The AI Grid of the Future Featured Pattern: P1401 September 2019

Author: David Strachan-Olson (Send us feedback.)

AI can help integrate renewable energy into electric grids and help make electric grids more robust against disturbances.

Abstracts in this Pattern:

Researchers are developing new techniques to help make electric grids smarter and more resilient, and many of these new techniques leverage machine learning. The German Federal Ministry for Economic Affairs and Energy (Berlin, Germany) recently funded InnoSys 2030—a new project that will research how digitalization can help to improve the efficiency and stability of electric grids. Participants in the project include numerous German research institutes and universities, four German transmission-system operators, multiple distribution-network operators, and two industrial companies. Ideally, the project will lead to the creation of grid-management systems that automatically detect faults in real time and improve efficiency to limit the need for grid-extension measures. Similarly, researchers from the Fraunhofer Institute for Optronics, System Technologies and Image Exploitation (Fraunhofer Society for the Advancement of Applied Research; Munich, Germany) have developed artificial intelligence to process data from phasor-measurement units, which measure the amplitude and phase of current and voltage on the gird many times per second. During the first stage of research, the Fraunhofer researchers developed a compression technique that reduces the size of the data that phasor-measurement units generate by 80%. During the second stage, researchers used historical system outages to train neural networks. The trained neural networks were then able to detect the type and location of disturbances in real time. Researchers and grid operators still need to develop control policies and systems that react automatically once the neural networks detect disturbances.

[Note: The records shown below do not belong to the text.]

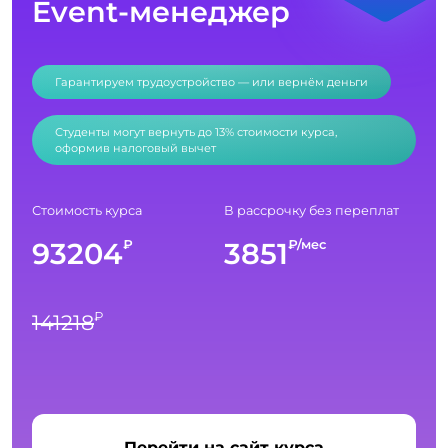
Event-менеджер
Гарантируем трудоустройство — или вернём деньги
Студенты могут вернуть до 13% стоимости курса,
оформив налоговый вычет
Стоимость курса
В рассрочку без переплат
93204
3851
₽
₽/мес
₽
141218
Перейти на сайт курса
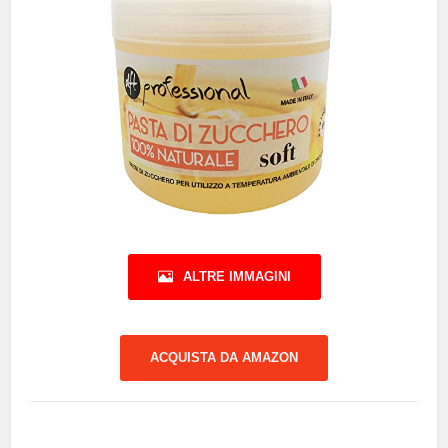
ALTRE IMMAGINI
ACQUISTA DA AMAZON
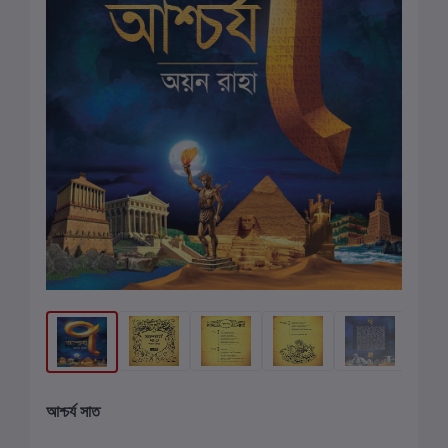
আশ্চর্য সাত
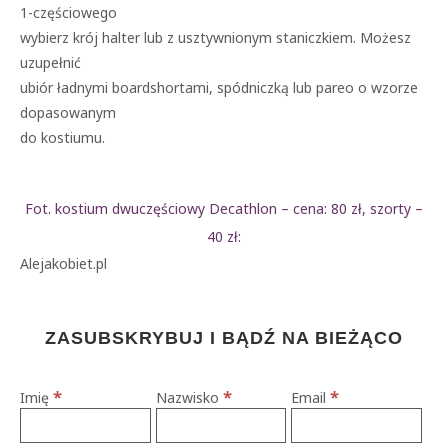
1-częściowego
wybierz krój halter lub z usztywnionym staniczkiem. Możesz
uzupełnić
ubiór ładnymi boardshortami, spódniczką lub pareo o wzorze
dopasowanym
do kostiumu.
Fot. kostium dwuczęściowy Decathlon – cena: 80 zł, szorty –
40 zł:
Alejakobiet.pl
ZASUBSKRYBUJ I BĄDŹ NA BIEŻĄCO
*
*
*
Imię
Nazwisko
Email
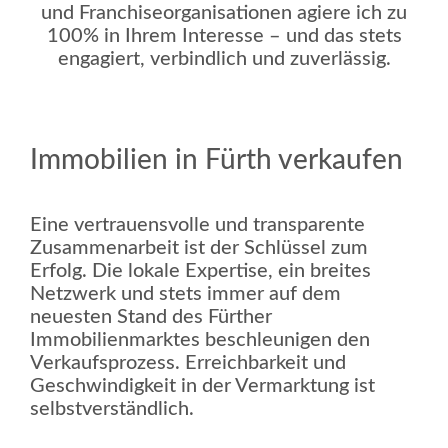
und Franchiseorganisationen agiere ich zu
100% in Ihrem Interesse – und das stets
engagiert, verbindlich und zuverlässig.
Immobilien in Fürth verkaufen
Eine vertrauensvolle und transparente
Zusammenarbeit ist der Schlüssel zum
Erfolg. Die lokale Expertise, ein breites
Netzwerk und stets immer auf dem
neuesten Stand des Fürther
Immobilienmarktes beschleunigen den
Verkaufsprozess. Erreichbarkeit und
Geschwindigkeit in der Vermarktung ist
selbstverständlich.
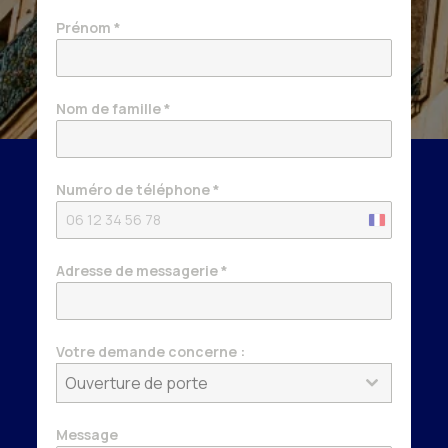
Prénom
*
Nom de famille
*
Numéro de téléphone
*
France
+33
Adresse de messagerie
*
Votre demande concerne :
Ouverture de porte
Message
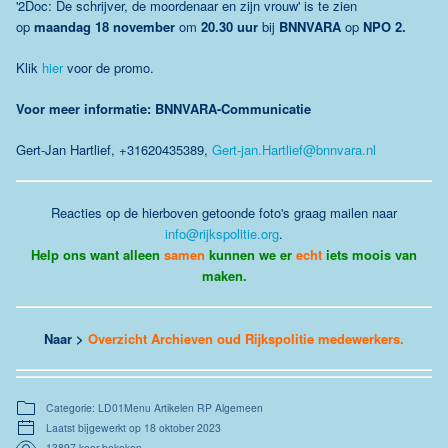
'2Doc: De schrijver, de moordenaar en zijn vrouw' is te zien
op
maandag 18 november
om
20.30 uur
bij
BNNVARA
op
NPO 2.
Klik
hier
voor de promo.
Voor meer informatie: BNNVARA-Communicatie
Gert-Jan Hartlief, +31620435389,
Gert-jan.Hartlief@bnnvara.nl
Reacties op de hierboven getoonde foto's graag mailen naar
info@rijkspolitie.org
.
Help ons want alleen
samen
kunnen we er
echt
iets moois van
maken.
Naar >
Overzicht Archieven oud Rijkspolitie medewerkers
.
Categorie: LD01Menu Artikelen RP Algemeen
Laatst bijgewerkt op 18 oktober 2023
13897 keer bekeken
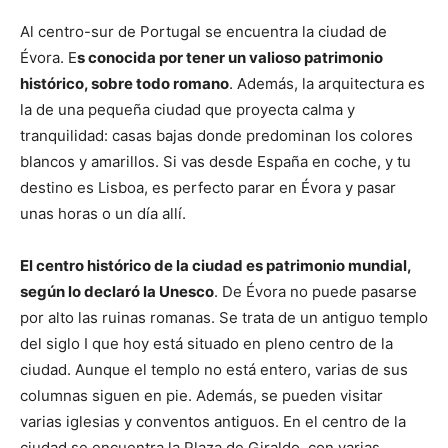
Al centro-sur de Portugal se encuentra la ciudad de
Évora. E
s conocida por tener un valioso patrimonio
histórico, sobre todo romano
. Además, la arquitectura es
la de una pequeña ciudad que proyecta calma y
tranquilidad: casas bajas donde predominan los colores
blancos y amarillos. Si vas desde España en coche, y tu
destino es Lisboa, es perfecto parar en Évora y pasar
unas horas o un día allí.
El centro histórico de la ciudad es patrimonio mundial,
según lo declaró la Unesco
. De Évora no puede pasarse
por alto las ruinas romanas. Se trata de un antiguo templo
del siglo I que hoy está situado en pleno centro de la
ciudad. Aunque el templo no está entero, varias de sus
columnas siguen en pie. Además, se pueden visitar
varias iglesias y conventos antiguos. En el centro de la
ciudad se encuentra la Plaza de Giraldo, con varias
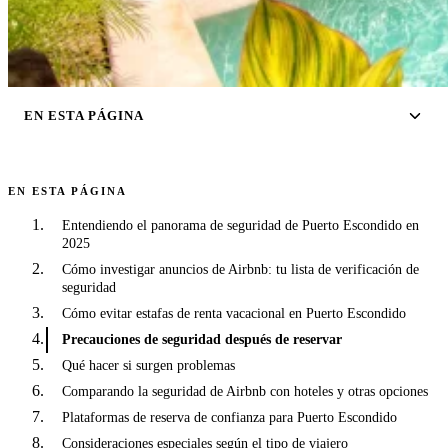
EN ESTA PÁGINA
EN ESTA PÁGINA
Entendiendo el panorama de seguridad de Puerto Escondido en
2025
Cómo investigar anuncios de Airbnb: tu lista de verificación de
seguridad
Cómo evitar estafas de renta vacacional en Puerto Escondido
Precauciones de seguridad después de reservar
Qué hacer si surgen problemas
Comparando la seguridad de Airbnb con hoteles y otras opciones
Plataformas de reserva de confianza para Puerto Escondido
Consideraciones especiales según el tipo de viajero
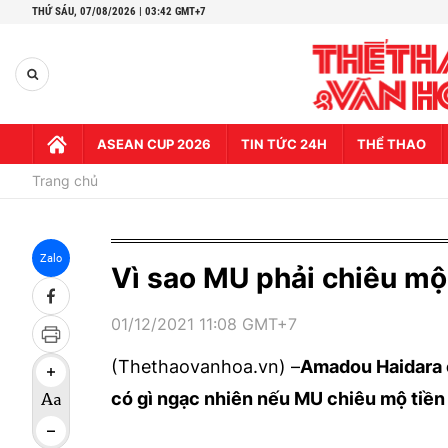
THỨ SÁU,
07/08/2026 | 03:42 GMT+7
ASEAN CUP 2026
TIN TỨC 24H
THỂ THAO
Trang chủ
Zalo
Vì sao MU phải chiêu m
01/12/2021 11:08 GMT+7
(Thethaovanhoa.vn) –
Amadou Haidara c
có gì ngạc nhiên nếu MU chiêu mộ tiền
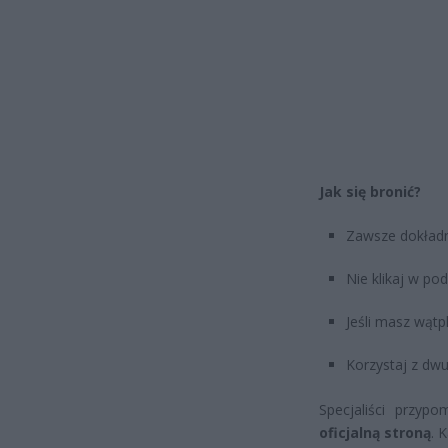
Jak się bronić?
Zawsze dokładni
Nie klikaj w po
Jeśli masz wątp
Korzystaj z dwu
Specjaliści przyp
oficjalną stroną
. 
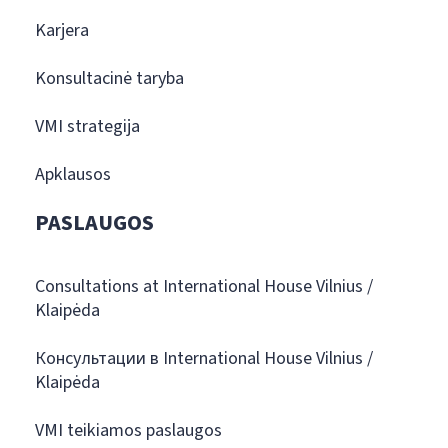
Karjera
Konsultacinė taryba
VMI strategija
Apklausos
PASLAUGOS
Consultations at International House Vilnius /
Klaipėda
Консультации в International House Vilnius /
Klaipėda
VMI teikiamos paslaugos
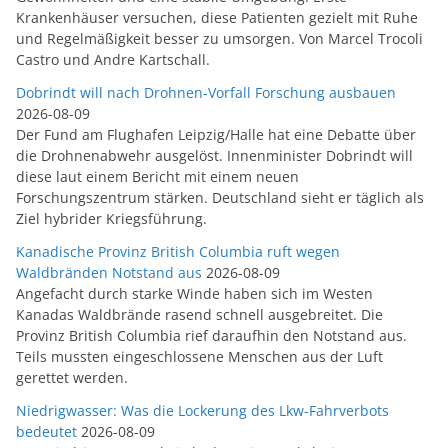
Krankenhäuser versuchen, diese Patienten gezielt mit Ruhe
und Regelmäßigkeit besser zu umsorgen. Von Marcel Trocoli
Castro und Andre Kartschall.
Dobrindt will nach Drohnen-Vorfall Forschung ausbauen
2026-08-09
Der Fund am Flughafen Leipzig/Halle hat eine Debatte über
die Drohnenabwehr ausgelöst. Innenminister Dobrindt will
diese laut einem Bericht mit einem neuen
Forschungszentrum stärken. Deutschland sieht er täglich als
Ziel hybrider Kriegsführung.
Kanadische Provinz British Columbia ruft wegen
Waldbränden Notstand aus
2026-08-09
Angefacht durch starke Winde haben sich im Westen
Kanadas Waldbrände rasend schnell ausgebreitet. Die
Provinz British Columbia rief daraufhin den Notstand aus.
Teils mussten eingeschlossene Menschen aus der Luft
gerettet werden.
Niedrigwasser: Was die Lockerung des Lkw-Fahrverbots
bedeutet
2026-08-09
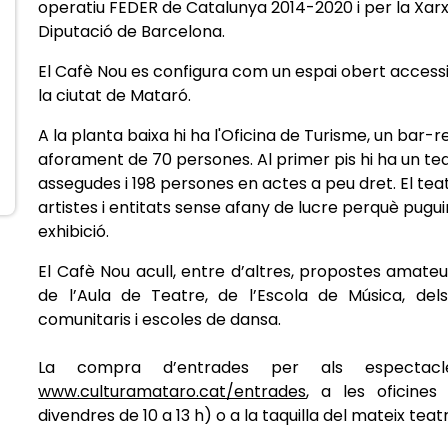
operatiu FEDER de Catalunya 2014-2020 i per la Xar
Diputació de Barcelona.
El Cafè Nou es configura com un espai obert accessib
la ciutat de Mataró.
A la planta baixa hi ha l'Oficina de Turisme, un bar-
aforament de 70 persones. Al primer pis hi ha un t
assegudes i 198 persones en actes a peu dret. El teatr
artistes i entitats sense afany de lucre perquè pugui
exhibició.
El Cafè Nou acull, entre d’altres, propostes amate
de l’Aula de Teatre, de l’Escola de Música, dels 
comunitaris i escoles de dansa.
La compra d’entrades per als especta
www.culturamataro.cat/entrades
, a les oficines
divendres de 10 a 13 h) o a la taquilla del mateix teat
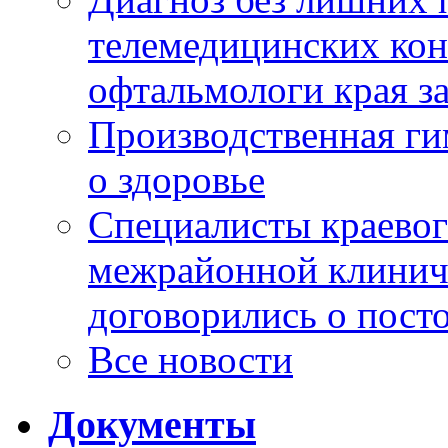
телемедицинских кон
офтальмологи края за
Производственная г
о здоровье
Специалисты краевог
межрайонной клинич
договорились о пост
Все новости
Документы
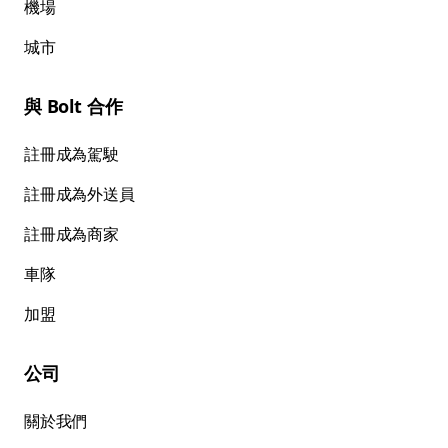
機場
城市
與 Bolt 合作
註冊成為駕駛
註冊成為外送員
註冊成為商家
車隊
加盟
公司
關於我們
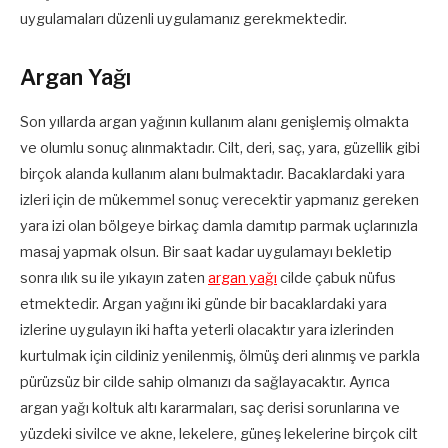
uygulamaları düzenli uygulamanız gerekmektedir.
Argan Yağı
Son yıllarda argan yağının kullanım alanı genişlemiş olmakta
ve olumlu sonuç alınmaktadır. Cilt, deri, saç, yara, güzellik gibi
birçok alanda kullanım alanı bulmaktadır. Bacaklardaki yara
izleri için de mükemmel sonuç verecektir yapmanız gereken
yara izi olan bölgeye birkaç damla damıtıp parmak uçlarınızla
masaj yapmak olsun. Bir saat kadar uygulamayı bekletip
sonra ılık su ile yıkayın zaten
argan yağı
cilde çabuk nüfus
etmektedir. Argan yağını iki günde bir bacaklardaki yara
izlerine uygulayın iki hafta yeterli olacaktır yara izlerinden
kurtulmak için cildiniz yenilenmiş, ölmüş deri alınmış ve parkla
pürüzsüz bir cilde sahip olmanızı da sağlayacaktır. Ayrıca
argan yağı koltuk altı kararmaları, saç derisi sorunlarına ve
yüzdeki sivilce ve akne, lekelere, güneş lekelerine birçok cilt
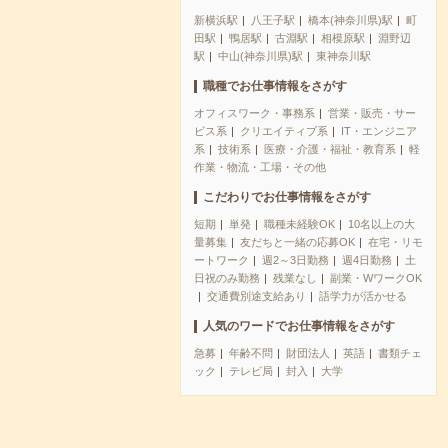
新横浜駅
八王子駅
橋本(神奈川県)駅
町
田駅
鴨居駅
古淵駅
相模原駅
淵野辺
駅
中山(神奈川県)駅
東神奈川駅
職種でお仕事情報をさがす
オフィスワーク・事務系
営業・販売・サー
ビス系
クリエイティブ系
IT・エンジニア
系
技術系
医療・介護・福祉・教育系
軽
作業・物流・工場・その他
こだわりでお仕事情報をさがす
短期
単発
職種未経験OK
10名以上の大
量募集
友だちと一緒の応募OK
在宅・リモ
ートワーク
週2～3日勤務
週4日勤務
土
日祝のみ勤務
残業なし
副業・WワークOK
交通費別途支給あり
語学力が活かせる
人気のワードでお仕事情報をさがす
急募
年齢不問
財団法人
英語
書類チェ
ック
テレビ局
封入
大学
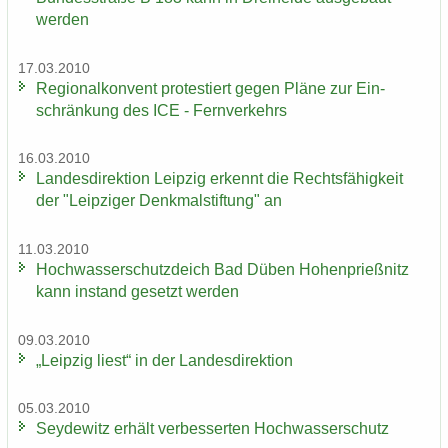
wer­den
17.03.2010
Re­gio­nal­kon­vent pro­tes­tiert gegen Pläne zur Ein­
schrän­kung des ICE - Fern­ver­kehrs
16.03.2010
Lan­des­di­rek­ti­on Leip­zig er­kennt die Rechts­fä­hig­keit
der "Leip­zi­ger Denk­mal­stif­tung" an
11.03.2010
Hoch­was­ser­schutz­deich Bad Düben Ho­hen­prieß­nitz
kann in­stand ge­setzt wer­den
09.03.2010
„Leip­zig liest“ in der Lan­des­di­rek­ti­on
05.03.2010
Sey­de­witz er­hält ver­bes­ser­ten Hoch­was­ser­schutz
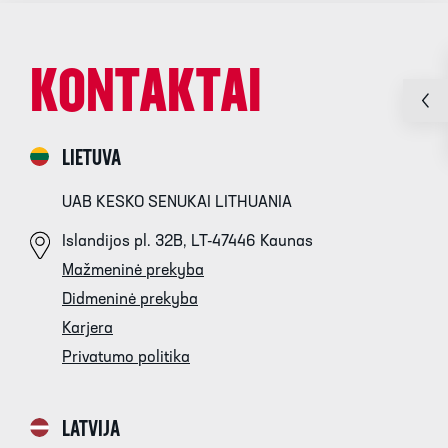
KONTAKTAI
LIETUVA
UAB KESKO SENUKAI LITHUANIA
Islandijos pl. 32B, LT-47446 Kaunas
Mažmeninė prekyba
Didmeninė prekyba
Karjera
Privatumo politika
LATVIJA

Electric-grid operators are also facing new challenges as they integrate more renewable energy into the electric grid, because renewable-energy sources often generate energy intermittently. Researchers from DeepMind Technologies (Alphabet; Mountain View, California) have developed an AI model that can predict the energy output of wind farms 36 hours in advance. The researchers applied the model to the central-US wind farms of Alphabet subsidiary Google to make day-ahead power-delivery commitments to grid operators. By implementing this system, DeepMind researchers were able to increase the value of Google's wind energy by 20%.